Our entire role at VS Staffing is to provide intelligent, thoughtful IT and cybersecurity staffing solutions. But our job becomes challenging when we are trying to decipher corporate job listings. We publish lots of job listings to serve our clients. Still, one thing that most of them have in common is that job descriptions, without fail, are either dry, didactic corporate documents or simply fail to convey how the position serves the company.
Most job descriptions don’t accurately represent the actual job. They are crammed with corporate jargon and don’t describe how or why a job is done. Most of these descriptions are crafted by the HR department or the legal team using outdated documents about what the job entails. This isn’t the HR department’s fault–they aren’t writers and generally aren’t working in the trenches with the rest of the team. They have no idea what the daily grind is all about.
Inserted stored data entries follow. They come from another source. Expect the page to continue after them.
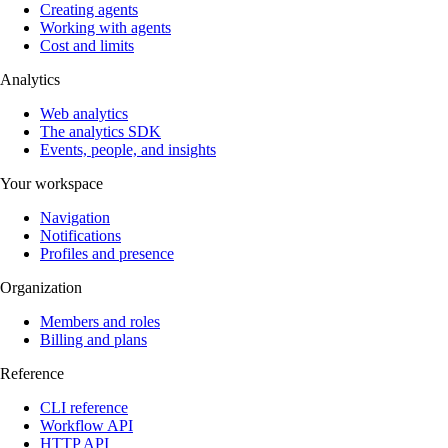
Creating agents
Working with agents
Cost and limits
Analytics
Web analytics
The analytics SDK
Events, people, and insights
Your workspace
Navigation
Notifications
Profiles and presence
Organization
Members and roles
Billing and plans
Reference
CLI reference
Workflow API
HTTP API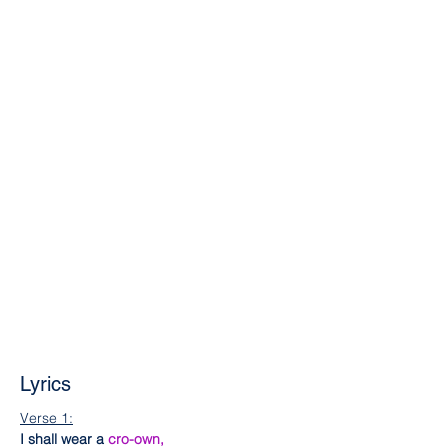
Lyrics
Verse 1:
I shall wear a 
cro-own,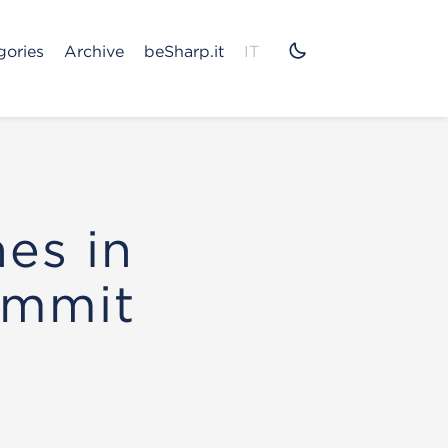
gories
Archive
beSharp.it
IT
nes in
ommit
In the article below, we’ll give you some actionable tips on how to write superlative technical job descriptions to attract the best candidates. How? Be honest, but most of all, be concise.
Talk About the Company, Not Just the Role
Give a high-level overview of what you do and why it matters. Don’t make people visit your website just to understand what they’ll represent. No one will read the entire description first–so, introduce the company. What it is, what you do, what makes you unique.
Therefore, when writing about your company to potential new hires, talk about what makes you stand out. Do you have a pet-friendly workplace? Do you have monthly cookouts where employees can bring their families? Do you offer free in-house daycare? Put all of that in the job description. These selling points could be the difference between getting the right candidate or just getting a warm body to fill a seat.
Clearly Define the Role and Its Purpose
While it’s helpful for candidates to understand WHAT they might be doing, they also want to know the WHY. Too many job descriptions simply write out a wish list of all the tasks and responsibilities that the “ideal” candidate should be expected to complete. Some of these lists are so lengthy that the job sounds impossible. And the majority of the job descriptions omit why the role is essential.
This means that you should highlight the impact of the role and the people the employee will help or serve. The purpose of a job—the raison d’etre–is often missing or absent, and according to recent studies, most millennials and Gen Z candidates want to feel a sense of meaning in their work.
Millennials have stated that they want a job with a sense of purpose. Salary and benefits, while important, are secondary to most candidates in this age range. They prefer working for businesses focused on solving societal issues that foster professional growth, offer flexibility, and a strong work-life balance. Corporate stewardship and responsibility are more than buzzwords for millennials and Gen Z.
It’s a basic human need. We all want to feel like we matter, yet most role profiles don’t promote this.
Provide Salary and Benefits Information
If you’re not providing salary and benefits information, you might as well not post at all. “Competitive compensation package” means nothing. Do provide a salary range for the position. No one says you must give an exact figure, but a range is helpful.
It’s a win-win.
First, full compensation transparency is an easy filter. Neither your enterprise nor potential candidates will waste time. If they don’t want that salary range, they simply won’t apply, and your HR Department won’t have to sort through candidate resumes for people who might reject the job due to salary requirements.
In addition, the pay range will give you an advantage compared to other companies that are stingy with that information. Most candidates simply skip over a role profile if the salary range isn’t listed.
Check (and Double-Check) Your Listing
Before going live with your job description, ensure the text is correct, concise, and comprehensible. And please stop trying to sound hip by using tired cliches like “guru” or “rockstar.” Millennials will see right through that and probably won’t take you seriously.
Allow Them to Meet the Team
If you’re going after young talent, be sure to advertise the skills of your tech team. For first-time candidates, the opportunity to work with experienced software engineers or developers can make their careers and help shape them. Plus, if they can find a mentor who nurtures their natural abilities, they will become advocates for your brand and are more likely to remain loyal.
Have a candidate talk with team members and allow them to ask questions. Focus on teamwork and your team’s culture of collaboration. It’s not a bad idea to show a prospect the company’s GitHub account so that they can see how your development team contributes to your core products.
Quick, Efficient Application Process
Let’s face it—job searches are tedious, but they don’t have to be. The process should be efficient and engaging. In addition, give prospects all the information they need along the way. If it’s a ten-step process that requires a skills assessment and five interviews, let them know that at the outset.
For example, don’t have them upload their resume, then expect them to regurgitate the same information onto an online application form. Set up interviews as quickly as possible, and if the news is bad, break it to them immediately. That way, they don’t hold out hope for your position and can keep looking.
You are trying to sell your company to the candidate. Therefore, your job description needs to stand out and give an accurate picture of who you are and what you need. Use these guidelines to engage and find tech talent that will be the right fit for your company.